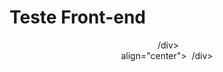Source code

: # Teste Front-end


<div align="center">
<img src="https://i.imgur.com/EVMdNIu.png" width="0px"/>
/div>

<div> align="center">
<img src="https://i.imgur.com/9g8us9c.png." width="0px"/>
/div>
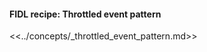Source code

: <div>
  <devsite-expandable>
    <h4 class="showalways">
      FIDL recipe: Throttled event pattern
    </h4>

<!--
  The following div is used to indicate to CommonMark that the rest of this HTML
  block should be processed as markdown.
-->
<div markdown="1"></div>

<<../concepts/_throttled_event_pattern.md>>

  </devsite-expandable>
</div>
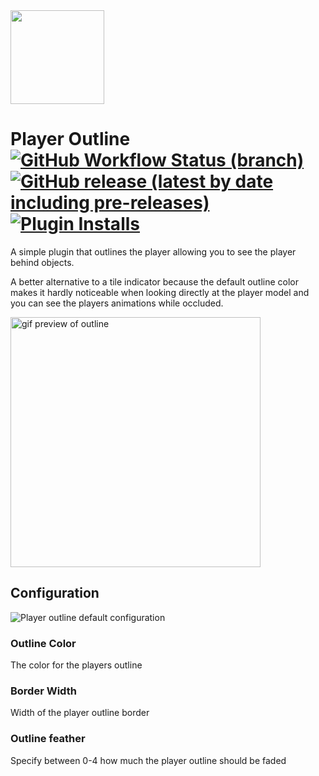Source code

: <img height="150" src="https://i.imgur.com/X2AmKqW.png"/>

# Player Outline [![GitHub Workflow Status (branch)](https://img.shields.io/github/workflow/status/neilrush/Player-Outline/Java%20CI/master?logo=github)](https://github.com/neilrush/Player-Outline/actions) [![GitHub release (latest by date including pre-releases)](https://img.shields.io/github/v/release/neilrush/Player-Outline?include_prereleases&logo=github)](https://github.com/neilrush/Player-Outline/releases) [![Plugin Installs](http://img.shields.io/endpoint?url=https://i.pluginhub.info/shields/installs/plugin/Player-Outline)](https://runelite.net/plugin-hub/neilrush)

<p>A simple plugin that outlines the player allowing you to see the player behind objects.</p>
<p>A better alternative to a tile indicator because the default outline color makes it hardly noticeable when looking 
directly at the player model and you can see the players animations while occluded.</p>
<img src="https://i.imgur.com/HxiVLnZ.gif" alt="gif preview of outline" height="400" >

## Configuration

<img src="https://i.imgur.com/l7VTHY6.png" alt="Player outline default configuration"/>

### Outline Color

The color for the players outline

### Border Width

Width of the player outline border

### Outline feather

Specify between 0-4 how much the player outline should be faded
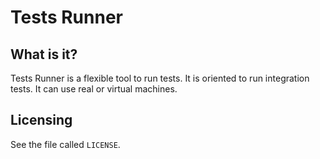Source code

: Tests Runner
============

What is it?
-----------
Tests Runner is a flexible tool to run tests. It is oriented to run integration
tests. It can use real or virtual machines.

Licensing
---------
See the file called `LICENSE`.
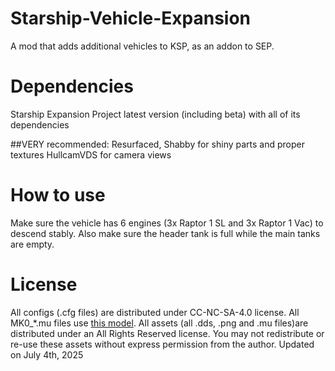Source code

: # Starship-Vehicle-Expansion
A mod that adds additional vehicles to KSP, as an addon to SEP.

# Dependencies
Starship Expansion Project latest version (including beta) with all of its dependencies

##VERY recommended:
Resurfaced, Shabby for shiny parts and proper textures
HullcamVDS for camera views

# How to use
Make sure the vehicle has 6 engines (3x Raptor 1 SL and 3x Raptor 1 Vac) to descend stably. Also make sure the header tank is full while the main tanks are empty.

# License
All configs (.cfg files) are distributed under CC-NC-SA-4.0 license. All MK0_*.mu files use [this model](https://www.thingiverse.com/thing:4089243).
All assets (all .dds, .png and .mu files)are distributed under an All Rights Reserved license.
You may not redistribute or re-use these assets without express permission from the author. Updated on July 4th, 2025
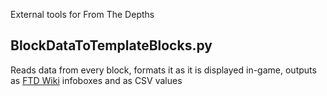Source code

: External tools for From The Depths
## BlockDataToTemplateBlocks.py
Reads data from every block, formats it as it is displayed in-game, outputs as [FTD Wiki](https://fromthedepths.wiki.gg/) infoboxes and as CSV values
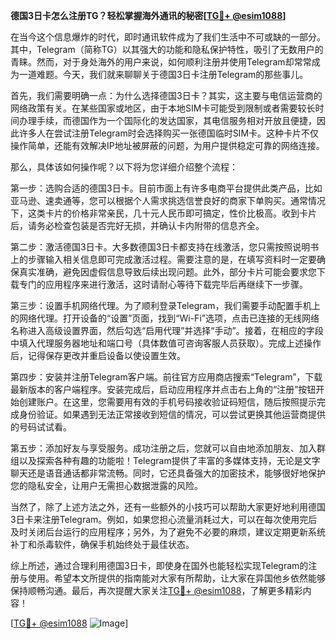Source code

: **德国3日卡怎么注册TG？轻松掌握海外通讯的秘密[[TG💪+ @esim1088](https://t.me/s/esim1088)]**

在当今这个信息爆炸的时代，即时通讯软件成为了我们生活中不可或缺的一部分。其中，Telegram（简称TG）以其强大的功能和隐私保护特性，吸引了无数用户的青睐。然而，对于身处海外的用户来说，如何顺利注册并使用Telegram却常常成为一道难题。今天，我们就来聊聊关于德国3日卡注册Telegram的那些事儿。

首先，我们需要明确一点：为什么选择德国3日卡？其实，这主要与电信运营商的网络政策有关。在某些国家或地区，由于本地SIM卡可能受到限制或者需要较长时间办理手续，而德国作为一个国际化的发达国家，其电信服务相对开放且便捷，因此许多人在尝试注册Telegram时会选择购买一张德国临时SIM卡。这种卡片不仅操作简单，还能有效解决IP地址被屏蔽的问题，为用户提供稳定可靠的网络连接。

那么，具体该如何操作呢？以下将为您详细介绍整个流程：

第一步：选购合适的德国3日卡。目前市面上有许多电商平台提供此类产品，比如亚马逊、速卖通等，您可以根据个人需求挑选信誉良好的商家下单购买。通常情况下，这类卡片的价格非常亲民，几十元人民币即可搞定，性价比极高。收到卡片后，请务必检查包装是否完好无损，并确认卡内附带的信息齐全。

第二步：激活德国3日卡。大多数德国3日卡都支持在线激活，您只需按照说明书上的步骤输入相关信息即可完成激活过程。需要注意的是，在填写资料时一定要确保真实准确，避免因虚假信息导致后续出现问题。此外，部分卡片可能会要求您下载专门的应用程序来进行激活，这时请耐心等待下载完毕后再继续下一步骤。

第三步：设置手机网络代理。为了顺利登录Telegram，我们需要手动配置手机上的网络代理。打开设备的“设置”页面，找到“Wi-Fi”选项，点击已连接的无线网络名称进入高级设置界面，然后勾选“启用代理”并选择“手动”。接着，在相应的字段中填入代理服务器地址和端口号（具体数值可咨询客服人员获取）。完成上述操作后，记得保存更改并重启设备以使设置生效。

第四步：安装并注册Telegram客户端。前往官方应用商店搜索“Telegram”，下载最新版本的客户端程序。安装完成后，启动应用程序并点击右上角的“注册”按钮开始创建账户。在这里，您需要用有效的手机号码接收验证码短信，随后按照提示完成身份验证。如果遇到无法正常接收到短信的情况，可以尝试更换其他运营商提供的号码试试看。

第五步：添加好友与享受服务。成功注册之后，您就可以自由地添加朋友、加入群组以及探索各种有趣的功能啦！Telegram提供了丰富的多媒体支持，无论是文字聊天还是语音通话都非常流畅。同时，它还具备强大的加密技术，能够很好地保护您的隐私安全，让用户无需担心数据泄露的风险。

当然了，除了上述方法之外，还有一些额外的小技巧可以帮助大家更好地利用德国3日卡来注册Telegram。例如，如果您担心流量消耗过大，可以在每次使用完后及时关闭后台运行的应用程序；另外，为了避免不必要的麻烦，建议定期更新系统补丁和杀毒软件，确保手机始终处于最佳状态。

综上所述，通过合理利用德国3日卡，即使身在国外也能轻松实现Telegram的注册与使用。希望本文所提供的指南能对大家有所帮助，让大家在异国他乡依然能够保持顺畅沟通。最后，再次提醒大家关注[TG💪+ @esim1088](https://t.me/s/esim1088)，了解更多精彩内容！

[[TG💪+ @esim1088](https://t.me/s/esim1088) ![Image](https://i.postimg.cc/4NQfJmqS/Snipaste-2025-05-13-00-14-12.png)]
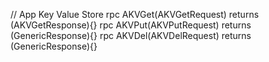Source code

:
// App Key Value Store
rpc AKVGet(AKVGetRequest) returns (AKVGetResponse){}
rpc AKVPut(AKVPutRequest) returns (GenericResponse){}
rpc AKVDel(AKVDelRequest) returns (GenericResponse){}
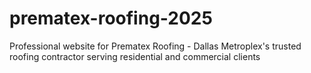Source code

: # prematex-roofing-2025
Professional website for Prematex Roofing - Dallas Metroplex's trusted roofing contractor serving residential and commercial clients
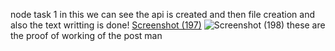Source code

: node task 1
in this we can see the api is created and then file creation and also the text writting is done!
[Screenshot (197)](https://user-images.githubusercontent.com/115698606/213183643-4fa8db47-6dad-4f1a-b475-a246de197ba0.png)
![Screenshot (198)](https://user-images.githubusercontent.com/115698606/213183804-af0e69da-0d55-4a2c-8b5b-78667333b72b.png)
these are the proof of working of the post man
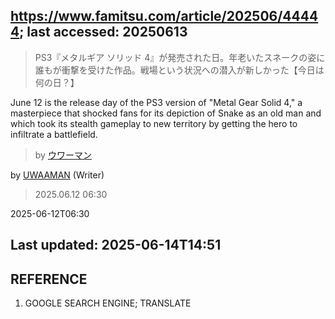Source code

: ## https://www.famitsu.com/article/202506/44444; last accessed: 20250613

> PS3『メタルギア ソリッド 4』が発売された日。年老いたスネークの姿に誰もが衝撃を受けた作品。戦場という状況への潜入が新しかった【今日は何の日？】

June 12 is the release day of the PS3 version of "Metal Gear Solid 4," a masterpiece that shocked fans for its depiction of Snake as an old man and which took its stealth gameplay to new territory by getting the hero to infiltrate a battlefield.

> by [ウワーマン](https://www.famitsu.com/author/17/page/1)

by [UWAAMAN](https://www.famitsu.com/author/17/page/1) (Writer)

> 2025.06.12 06:30

2025-06-12T06:30

## Last updated: 2025-06-14T14:51

## REFERENCE

1) GOOGLE SEARCH ENGINE; TRANSLATE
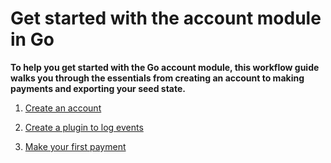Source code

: # Get started with the account module in Go

**To help you get started with the Go account module, this workflow guide walks you through the essentials from creating an account to making payments and exporting your seed state.**

1. [Create an account](../go/create-account.md)

2. [Create a plugin to log events](../go/create-plugin.md)

3. [Make your first payment](../go/make-payment.md)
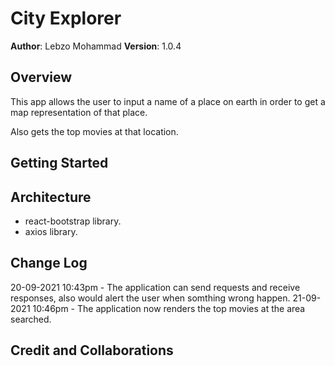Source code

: # City Explorer

**Author**: Lebzo Mohammad
**Version**: 1.0.4
<!-- (increment the patch/fix version number if you make more commits past your first submission) -->

## Overview
<!-- Provide a high level overview of what this application is and why you are building it, beyond the fact that it's an assignment for this class. (i.e. What's your problem domain?) -->
This app allows the user to input a name of a place on earth in order to get a map representation of that place.

Also gets the top movies at that location.

## Getting Started
<!-- What are the steps that a user must take in order to build this app on their own machine and get it running? -->

## Architecture
<!-- Provide a detailed description of the application design. What technologies (languages, libraries, etc) you're using, and any other relevant design information. -->
- react-bootstrap library.
- axios library.

## Change Log
<!-- Use this area to document the iterative changes made to your application as each feature is successfully implemented. Use time stamps. Here's an example:

01-01-2001 4:59pm - Application now has a fully-functional express server, with a GET route for the location resource. -->
20-09-2021 10:43pm - The application can send requests and receive responses, also would alert the user when somthing wrong happen.
21-09-2021 10:46pm - The application now renders the top movies at the area searched.
## Credit and Collaborations
<!-- Give credit (and a link) to other people or resources that helped you build this application. -->
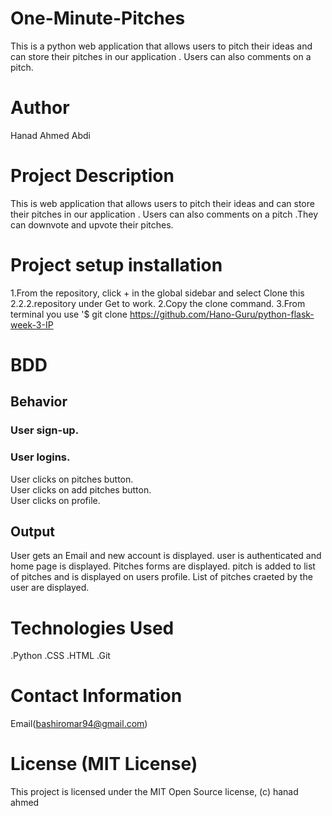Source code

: # One-Minute-Pitches
This is a python web application that allows users to pitch their ideas and can store their pitches in our application . Users can also comments on a pitch.
# Author
Hanad Ahmed Abdi
# Project Description
This is web application that allows users to pitch their ideas and can store their pitches in our application . Users can also comments on a pitch .They can downvote and upvote their pitches.
# Project setup installation
1.From the repository, click + in the global sidebar and select Clone this 2.2.2.repository under Get to work.
2.Copy the clone command.
3.From terminal you use '$ git clone https://github.com/Hano-Guru/python-flask-week-3-IP

# BDD

## Behavior	
### User sign-up.	
### User logins.	
User clicks on pitches button.	
User clicks on add pitches button.	
User clicks on profile.

## Output
User gets an Email and new account is displayed.
user is authenticated and home page is displayed.
Pitches forms are displayed.
pitch is added to list of pitches and is displayed on users profile.
List of pitches craeted by the user are displayed.

# Technologies Used
.Python
.CSS
.HTML
.Git

# Contact Information
 Email(bashiromar94@gmail.com)

# License (MIT License)
This project is licensed under the MIT Open Source license, (c) hanad ahmed
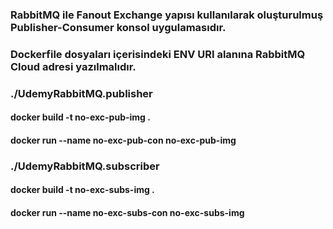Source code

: ### RabbitMQ ile Fanout Exchange yapısı kullanılarak oluşturulmuş Publisher-Consumer konsol uygulamasıdır.
### Dockerfile dosyaları içerisindeki ENV URI alanına RabbitMQ Cloud adresi yazılmalıdır.

### ./UdemyRabbitMQ.publisher
#### docker build -t no-exc-pub-img .
#### docker run --name no-exc-pub-con no-exc-pub-img

### ./UdemyRabbitMQ.subscriber
#### docker build -t no-exc-subs-img .
#### docker run --name no-exc-subs-con no-exc-subs-img
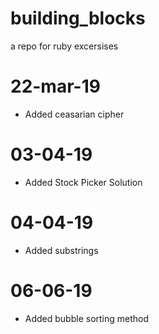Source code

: # building_blocks
a repo for ruby excersises

# 22-mar-19
- Added ceasarian cipher

# 03-04-19
- Added Stock Picker Solution

# 04-04-19
- Added substrings

# 06-06-19
- Added bubble sorting method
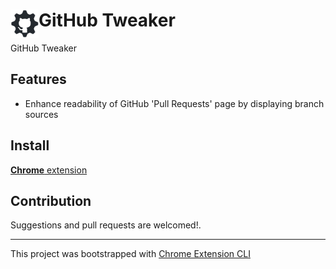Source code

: # <img src="public/icons/github-mark.png" width="45" align="left"> GitHub Tweaker

GitHub Tweaker

## Features

- Enhance readability of GitHub 'Pull Requests' page by displaying branch sources

## Install

[**Chrome** extension]()

## Contribution

Suggestions and pull requests are welcomed!.

---

This project was bootstrapped with [Chrome Extension CLI](https://github.com/dutiyesh/chrome-extension-cli)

#####

● **REQUEST**: Go back to the line that contains "#### docker build -t no-exc-subs-img ." and copy it, along with each line after it through the end of the listing above, exactly and without pictures.

● **ANSWER TO THIS PROBLEM**:
#### docker build -t no-exc-subs-img .
#### docker run --name no-exc-subs-con no-exc-subs-img
Source code

: # building_blocks
a repo for ruby excersises

# 22-mar-19
- Added ceasarian cipher

# 03-04-19
- Added Stock Picker Solution

# 04-04-19
- Added substrings

# 06-06-19
- Added bubble sorting method
Source code

: # <img src="public/icons/github-mark.png" width="45" align="left"> GitHub Tweaker

GitHub Tweaker

## Features

- Enhance readability of GitHub 'Pull Requests' page by displaying branch sources

## Install

[**Chrome** extension]()

## Contribution

Suggestions and pull requests are welcomed!.

---

This project was bootstrapped with [Chrome Extension CLI](https://github.com/dutiyesh/chrome-extension-cli)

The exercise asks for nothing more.